-- Start Data to use --

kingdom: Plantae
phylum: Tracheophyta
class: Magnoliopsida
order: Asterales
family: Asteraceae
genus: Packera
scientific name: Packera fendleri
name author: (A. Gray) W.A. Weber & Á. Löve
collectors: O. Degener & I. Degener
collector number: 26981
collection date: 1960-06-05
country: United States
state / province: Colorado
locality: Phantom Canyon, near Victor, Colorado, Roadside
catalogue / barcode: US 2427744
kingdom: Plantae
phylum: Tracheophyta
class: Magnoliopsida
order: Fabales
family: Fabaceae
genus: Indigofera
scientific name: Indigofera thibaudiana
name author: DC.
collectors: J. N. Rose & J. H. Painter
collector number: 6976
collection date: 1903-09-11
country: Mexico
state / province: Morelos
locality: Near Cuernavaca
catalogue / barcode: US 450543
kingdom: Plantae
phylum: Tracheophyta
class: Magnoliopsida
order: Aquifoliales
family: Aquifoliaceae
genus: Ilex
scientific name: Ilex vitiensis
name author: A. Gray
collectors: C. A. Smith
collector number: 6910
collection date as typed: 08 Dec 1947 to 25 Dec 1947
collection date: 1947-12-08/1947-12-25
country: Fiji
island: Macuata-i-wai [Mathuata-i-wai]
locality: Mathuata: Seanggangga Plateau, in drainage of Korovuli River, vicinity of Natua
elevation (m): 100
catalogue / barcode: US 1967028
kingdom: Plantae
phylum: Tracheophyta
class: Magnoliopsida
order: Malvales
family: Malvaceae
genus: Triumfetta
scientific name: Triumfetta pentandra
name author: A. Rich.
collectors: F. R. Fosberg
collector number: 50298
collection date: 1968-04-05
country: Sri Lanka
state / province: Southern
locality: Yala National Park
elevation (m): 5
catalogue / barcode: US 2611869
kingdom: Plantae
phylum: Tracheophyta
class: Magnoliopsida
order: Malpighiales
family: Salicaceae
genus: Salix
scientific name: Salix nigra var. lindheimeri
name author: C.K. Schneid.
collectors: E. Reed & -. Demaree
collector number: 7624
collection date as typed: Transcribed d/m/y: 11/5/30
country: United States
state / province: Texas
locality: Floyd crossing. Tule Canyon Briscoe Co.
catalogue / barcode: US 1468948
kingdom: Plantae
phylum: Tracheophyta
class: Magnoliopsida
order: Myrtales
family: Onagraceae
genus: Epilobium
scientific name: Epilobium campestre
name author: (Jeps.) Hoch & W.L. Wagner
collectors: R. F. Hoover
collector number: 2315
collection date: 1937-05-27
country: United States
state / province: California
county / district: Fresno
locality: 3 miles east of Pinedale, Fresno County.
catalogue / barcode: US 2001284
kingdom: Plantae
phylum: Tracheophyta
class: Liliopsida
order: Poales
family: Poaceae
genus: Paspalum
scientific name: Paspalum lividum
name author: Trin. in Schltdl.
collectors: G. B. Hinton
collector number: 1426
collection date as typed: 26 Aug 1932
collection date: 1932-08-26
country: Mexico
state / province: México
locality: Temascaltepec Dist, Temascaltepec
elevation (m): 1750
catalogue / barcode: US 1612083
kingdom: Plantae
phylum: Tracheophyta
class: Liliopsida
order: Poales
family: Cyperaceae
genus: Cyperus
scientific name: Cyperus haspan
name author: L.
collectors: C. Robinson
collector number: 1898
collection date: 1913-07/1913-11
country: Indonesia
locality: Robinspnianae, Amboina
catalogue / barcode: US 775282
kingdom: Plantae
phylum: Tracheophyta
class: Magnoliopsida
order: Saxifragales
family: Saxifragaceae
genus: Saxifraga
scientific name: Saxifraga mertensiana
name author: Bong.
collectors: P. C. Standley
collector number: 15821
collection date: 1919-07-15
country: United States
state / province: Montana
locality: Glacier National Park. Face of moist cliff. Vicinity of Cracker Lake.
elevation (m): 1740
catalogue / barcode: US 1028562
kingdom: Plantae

-- End Data to use --

Your objective ::
Copy all of the records above line for line, with no changes.

Reply to the exercise ::
kingdom: Plantae
phylum: Tracheophyta
class: Magnoliopsida
order: Asterales
family: Asteraceae
genus: Packera
scientific name: Packera fendleri
name author: (A. Gray) W.A. Weber & Á. Löve
collectors: O. Degener & I. Degener
collector number: 26981
collection date: 1960-06-05
country: United States
state / province: Colorado
locality: Phantom Canyon, near Victor, Colorado, Roadside
catalogue / barcode: US 2427744
kingdom: Plantae
phylum: Tracheophyta
class: Magnoliopsida
order: Fabales
family: Fabaceae
genus: Indigofera
scientific name: Indigofera thibaudiana
name author: DC.
collectors: J. N. Rose & J. H. Painter
collector number: 6976
collection date: 1903-09-11
country: Mexico
state / province: Morelos
locality: Near Cuernavaca
catalogue / barcode: US 450543
kingdom: Plantae
phylum: Tracheophyta
class: Magnoliopsida
order: Aquifoliales
family: Aquifoliaceae
genus: Ilex
scientific name: Ilex vitiensis
name author: A. Gray
collectors: C. A. Smith
collector number: 6910
collection date as typed: 08 Dec 1947 to 25 Dec 1947
collection date: 1947-12-08/1947-12-25
country: Fiji
island: Macuata-i-wai [Mathuata-i-wai]
locality: Mathuata: Seanggangga Plateau, in drainage of Korovuli River, vicinity of Natua
elevation (m): 100
catalogue / barcode: US 1967028
kingdom: Plantae
phylum: Tracheophyta
class: Magnoliopsida
order: Malvales
family: Malvaceae
genus: Triumfetta
scientific name: Triumfetta pentandra
name author: A. Rich.
collectors: F. R. Fosberg
collector number: 50298
collection date: 1968-04-05
country: Sri Lanka
state / province: Southern
locality: Yala National Park
elevation (m): 5
catalogue / barcode: US 2611869
kingdom: Plantae
phylum: Tracheophyta
class: Magnoliopsida
order: Malpighiales
family: Salicaceae
genus: Salix
scientific name: Salix nigra var. lindheimeri
name author: C.K. Schneid.
collectors: E. Reed & -. Demaree
collector number: 7624
collection date as typed: Transcribed d/m/y: 11/5/30
country: United States
state / province: Texas
locality: Floyd crossing. Tule Canyon Briscoe Co.
catalogue / barcode: US 1468948
kingdom: Plantae
phylum: Tracheophyta
class: Magnoliopsida
order: Myrtales
family: Onagraceae
genus: Epilobium
scientific name: Epilobium campestre
name author: (Jeps.) Hoch & W.L. Wagner
collectors: R. F. Hoover
collector number: 2315
collection date: 1937-05-27
country: United States
state / province: California
county / district: Fresno
locality: 3 miles east of Pinedale, Fresno County.
catalogue / barcode: US 2001284
kingdom: Plantae
phylum: Tracheophyta
class: Liliopsida
order: Poales
family: Poaceae
genus: Paspalum
scientific name: Paspalum lividum
name author: Trin. in Schltdl.
collectors: G. B. Hinton
collector number: 1426
collection date as typed: 26 Aug 1932
collection date: 1932-08-26
country: Mexico
state / province: México
locality: Temascaltepec Dist, Temascaltepec
elevation (m): 1750
catalogue / barcode: US 1612083
kingdom: Plantae
phylum: Tracheophyta
class: Liliopsida
order: Poales
family: Cyperaceae
genus: Cyperus
scientific name: Cyperus haspan
name author: L.
collectors: C. Robinson
collector number: 1898
collection date: 1913-07/1913-11
country: Indonesia
locality: Robinspnianae, Amboina
catalogue / barcode: US 775282
kingdom: Plantae
phylum: Tracheophyta
class: Magnoliopsida
order: Saxifragales
family: Saxifragaceae
genus: Saxifraga
scientific name: Saxifraga mertensiana
name author: Bong.
collectors: P. C. Standley
collector number: 15821
collection date: 1919-07-15
country: United States
state / province: Montana
locality: Glacier National Park. Face of moist cliff. Vicinity of Cracker Lake.
elevation (m): 1740
catalogue / barcode: US 1028562
kingdom: Plantae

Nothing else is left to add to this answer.